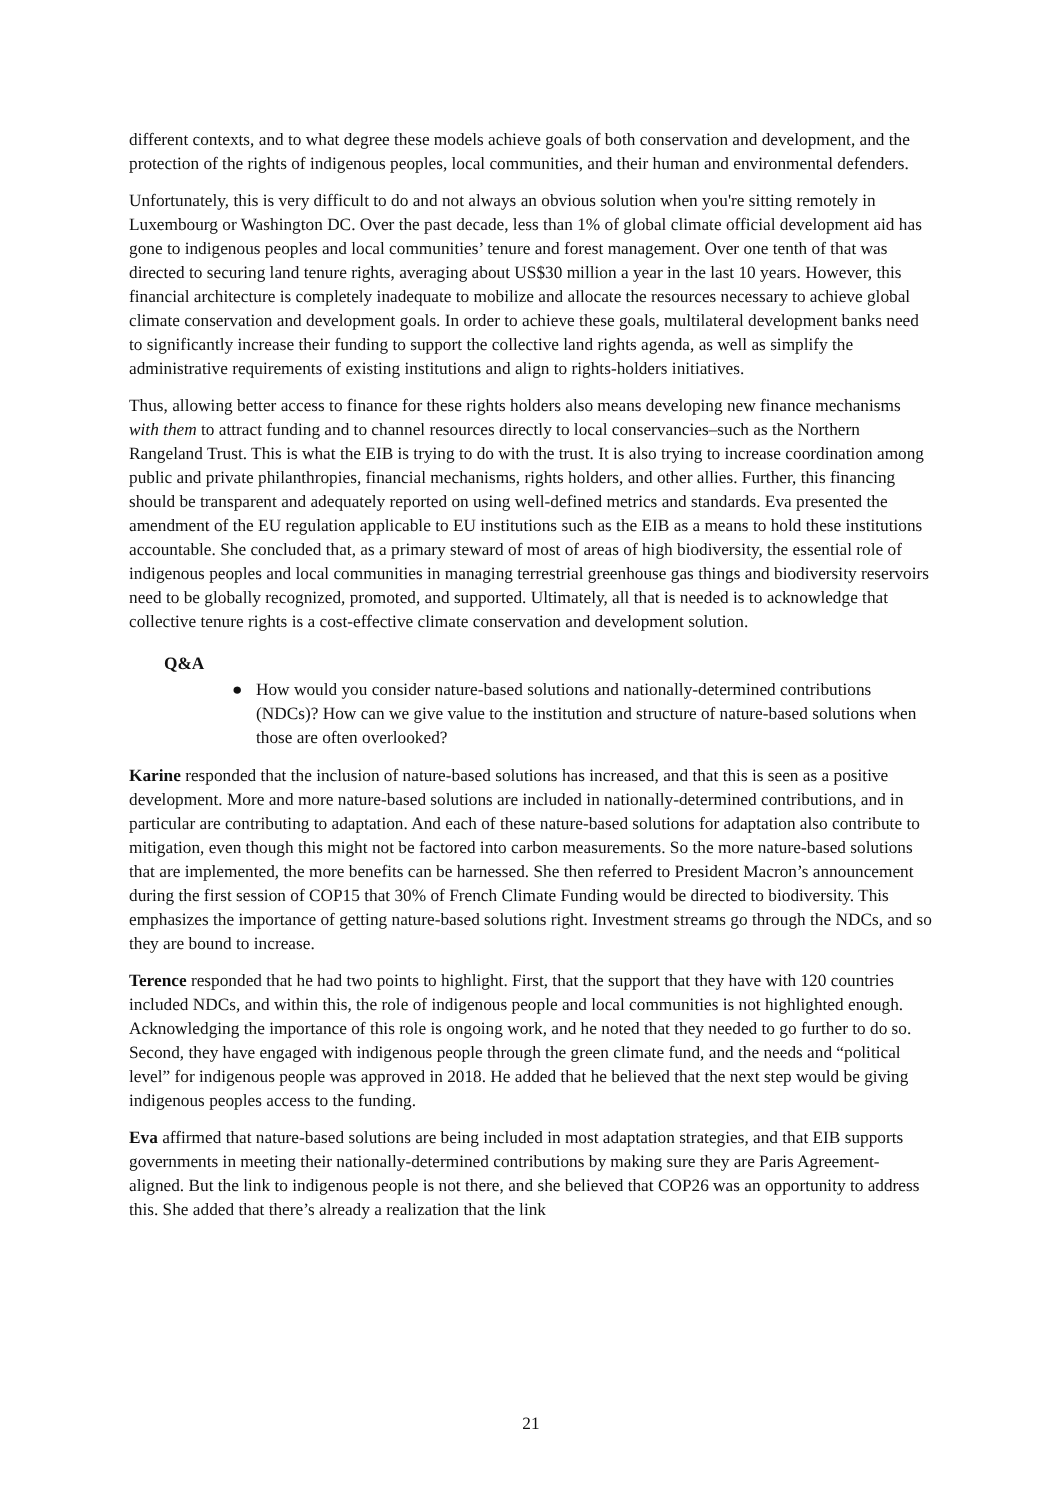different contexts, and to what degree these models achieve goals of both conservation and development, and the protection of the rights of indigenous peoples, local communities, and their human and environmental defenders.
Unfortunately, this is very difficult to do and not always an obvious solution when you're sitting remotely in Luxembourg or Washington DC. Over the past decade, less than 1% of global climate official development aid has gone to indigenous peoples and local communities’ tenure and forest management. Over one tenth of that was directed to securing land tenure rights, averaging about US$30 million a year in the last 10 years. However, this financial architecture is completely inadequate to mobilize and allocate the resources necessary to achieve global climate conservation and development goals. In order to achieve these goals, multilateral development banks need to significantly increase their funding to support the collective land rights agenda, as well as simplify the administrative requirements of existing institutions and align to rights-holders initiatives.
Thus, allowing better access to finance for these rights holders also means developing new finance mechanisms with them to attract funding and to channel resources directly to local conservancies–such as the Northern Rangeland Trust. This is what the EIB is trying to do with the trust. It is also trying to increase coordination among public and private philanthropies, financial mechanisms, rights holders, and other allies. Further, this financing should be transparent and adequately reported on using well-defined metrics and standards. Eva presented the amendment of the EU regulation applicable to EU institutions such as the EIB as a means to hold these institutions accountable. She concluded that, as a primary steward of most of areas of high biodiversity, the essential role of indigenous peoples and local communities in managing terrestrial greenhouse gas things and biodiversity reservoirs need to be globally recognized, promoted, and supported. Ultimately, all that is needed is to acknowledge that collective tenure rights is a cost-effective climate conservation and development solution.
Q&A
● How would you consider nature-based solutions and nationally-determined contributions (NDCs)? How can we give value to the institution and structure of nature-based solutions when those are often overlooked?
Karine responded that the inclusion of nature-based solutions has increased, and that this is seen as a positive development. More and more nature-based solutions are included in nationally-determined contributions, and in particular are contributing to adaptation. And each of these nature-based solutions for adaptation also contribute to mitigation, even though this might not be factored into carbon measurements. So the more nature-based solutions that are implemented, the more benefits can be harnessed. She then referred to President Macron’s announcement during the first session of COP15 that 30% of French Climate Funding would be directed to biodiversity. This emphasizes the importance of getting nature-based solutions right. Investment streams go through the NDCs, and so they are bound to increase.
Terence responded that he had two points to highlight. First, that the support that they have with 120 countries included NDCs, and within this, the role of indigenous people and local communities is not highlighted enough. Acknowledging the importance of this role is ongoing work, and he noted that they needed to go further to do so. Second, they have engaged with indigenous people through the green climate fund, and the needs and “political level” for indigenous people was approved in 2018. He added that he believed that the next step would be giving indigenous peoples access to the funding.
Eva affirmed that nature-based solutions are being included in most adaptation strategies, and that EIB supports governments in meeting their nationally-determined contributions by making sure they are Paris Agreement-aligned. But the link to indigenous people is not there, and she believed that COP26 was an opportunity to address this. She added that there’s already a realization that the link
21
*****
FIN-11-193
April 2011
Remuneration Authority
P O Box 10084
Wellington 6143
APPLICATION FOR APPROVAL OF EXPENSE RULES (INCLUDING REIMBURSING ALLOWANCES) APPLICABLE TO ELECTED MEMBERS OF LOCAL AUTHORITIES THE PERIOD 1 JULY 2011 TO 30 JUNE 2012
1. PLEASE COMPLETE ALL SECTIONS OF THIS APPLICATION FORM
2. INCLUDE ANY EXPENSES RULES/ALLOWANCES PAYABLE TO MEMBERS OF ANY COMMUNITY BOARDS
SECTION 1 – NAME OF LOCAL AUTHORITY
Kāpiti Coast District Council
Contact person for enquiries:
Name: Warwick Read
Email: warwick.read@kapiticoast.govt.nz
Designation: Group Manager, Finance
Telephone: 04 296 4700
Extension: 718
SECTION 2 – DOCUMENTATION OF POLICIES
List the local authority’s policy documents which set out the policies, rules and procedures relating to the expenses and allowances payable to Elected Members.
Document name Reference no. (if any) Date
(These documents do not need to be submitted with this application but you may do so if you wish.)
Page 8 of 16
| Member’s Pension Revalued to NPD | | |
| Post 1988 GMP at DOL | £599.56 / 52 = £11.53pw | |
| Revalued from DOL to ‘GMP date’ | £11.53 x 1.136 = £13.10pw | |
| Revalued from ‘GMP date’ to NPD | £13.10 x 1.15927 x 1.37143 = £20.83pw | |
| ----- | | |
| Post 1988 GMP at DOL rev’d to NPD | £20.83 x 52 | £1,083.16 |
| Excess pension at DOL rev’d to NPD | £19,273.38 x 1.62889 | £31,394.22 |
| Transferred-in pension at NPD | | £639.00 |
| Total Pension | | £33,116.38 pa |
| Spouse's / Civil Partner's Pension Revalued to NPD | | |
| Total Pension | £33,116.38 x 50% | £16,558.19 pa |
*****
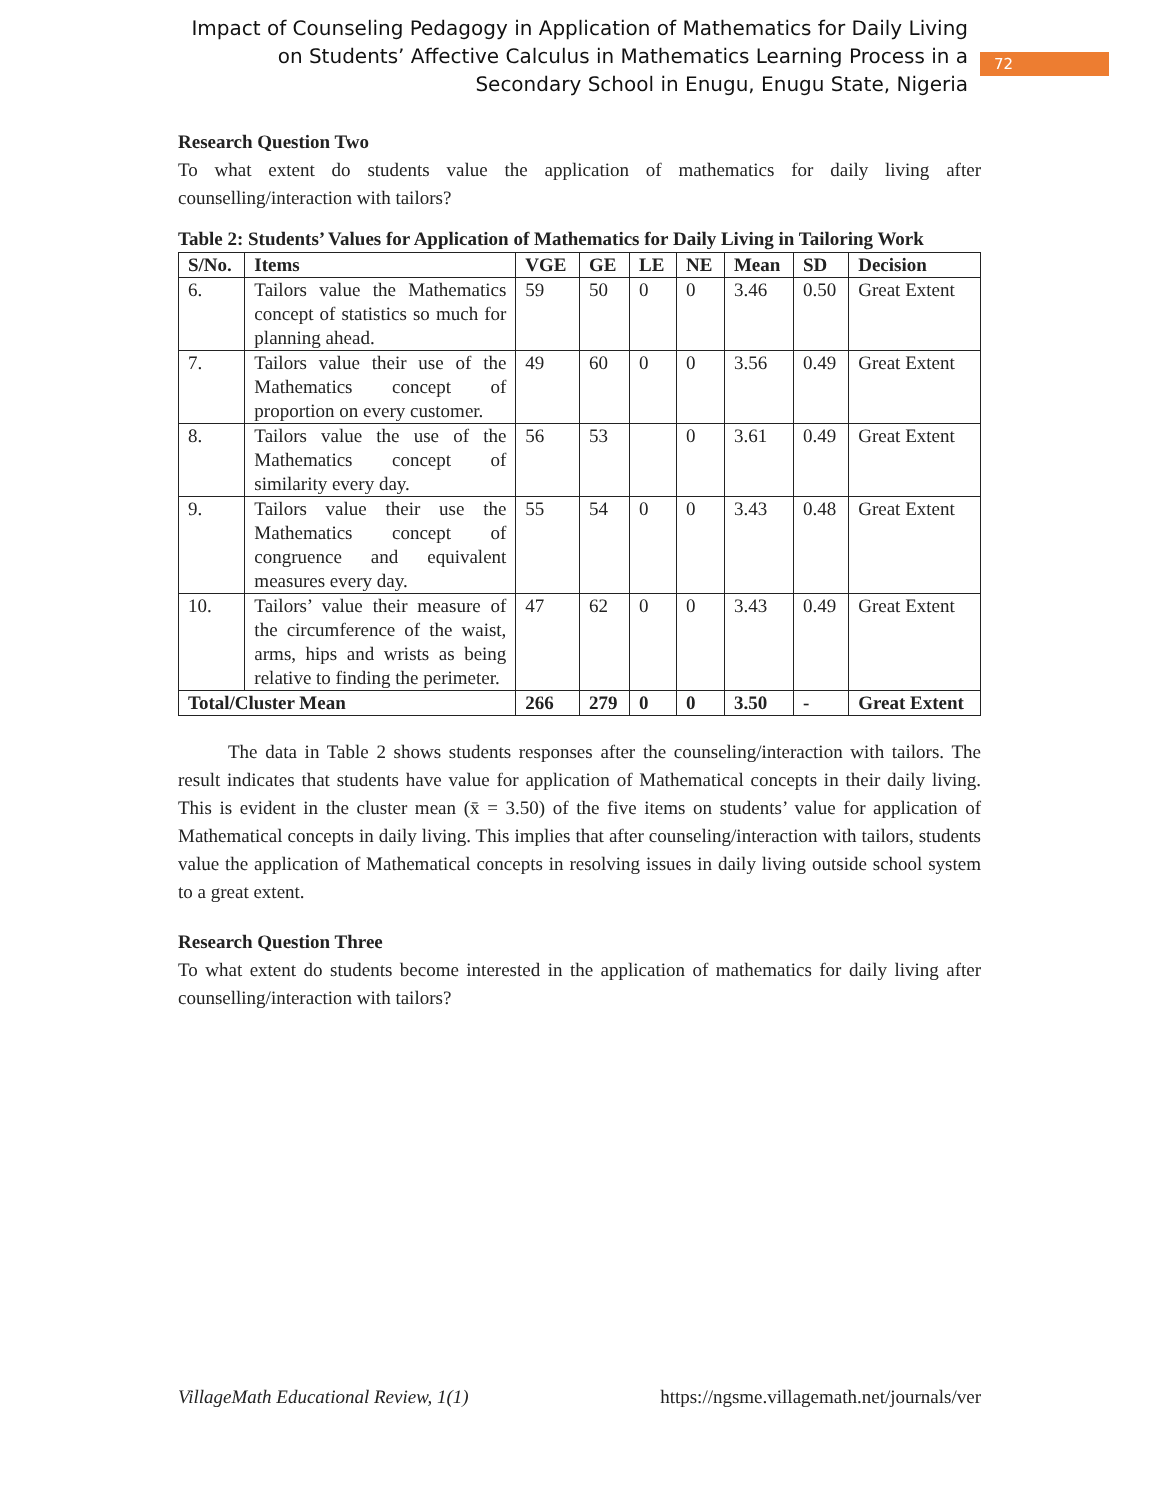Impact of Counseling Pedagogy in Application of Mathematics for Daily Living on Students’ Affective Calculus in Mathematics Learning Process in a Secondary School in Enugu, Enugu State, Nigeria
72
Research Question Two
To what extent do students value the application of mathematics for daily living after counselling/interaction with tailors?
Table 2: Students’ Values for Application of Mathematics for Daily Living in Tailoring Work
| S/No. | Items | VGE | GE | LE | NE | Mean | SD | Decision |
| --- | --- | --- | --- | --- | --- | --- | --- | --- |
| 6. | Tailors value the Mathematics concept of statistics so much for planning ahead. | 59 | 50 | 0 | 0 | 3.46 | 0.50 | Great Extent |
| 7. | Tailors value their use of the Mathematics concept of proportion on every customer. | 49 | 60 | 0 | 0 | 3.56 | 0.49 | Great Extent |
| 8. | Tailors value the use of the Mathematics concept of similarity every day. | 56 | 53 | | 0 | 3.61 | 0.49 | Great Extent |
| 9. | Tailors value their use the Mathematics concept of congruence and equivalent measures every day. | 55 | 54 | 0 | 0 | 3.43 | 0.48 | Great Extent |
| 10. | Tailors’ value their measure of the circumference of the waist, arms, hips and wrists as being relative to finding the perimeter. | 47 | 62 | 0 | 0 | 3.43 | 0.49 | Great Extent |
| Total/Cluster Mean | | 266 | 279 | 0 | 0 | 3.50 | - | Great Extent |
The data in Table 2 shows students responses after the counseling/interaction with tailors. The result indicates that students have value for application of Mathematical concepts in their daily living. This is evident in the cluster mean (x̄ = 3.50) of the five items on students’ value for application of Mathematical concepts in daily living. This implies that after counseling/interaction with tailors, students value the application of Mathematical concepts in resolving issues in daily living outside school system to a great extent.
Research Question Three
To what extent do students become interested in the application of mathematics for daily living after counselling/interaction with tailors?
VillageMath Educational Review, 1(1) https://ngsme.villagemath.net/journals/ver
*****
#### [PROBLEM TO SOLVE]
What is the number of lines in the material above that carry the word "Research"? Respond with that count and nothing more.

#### [TASK OUTPUT]
2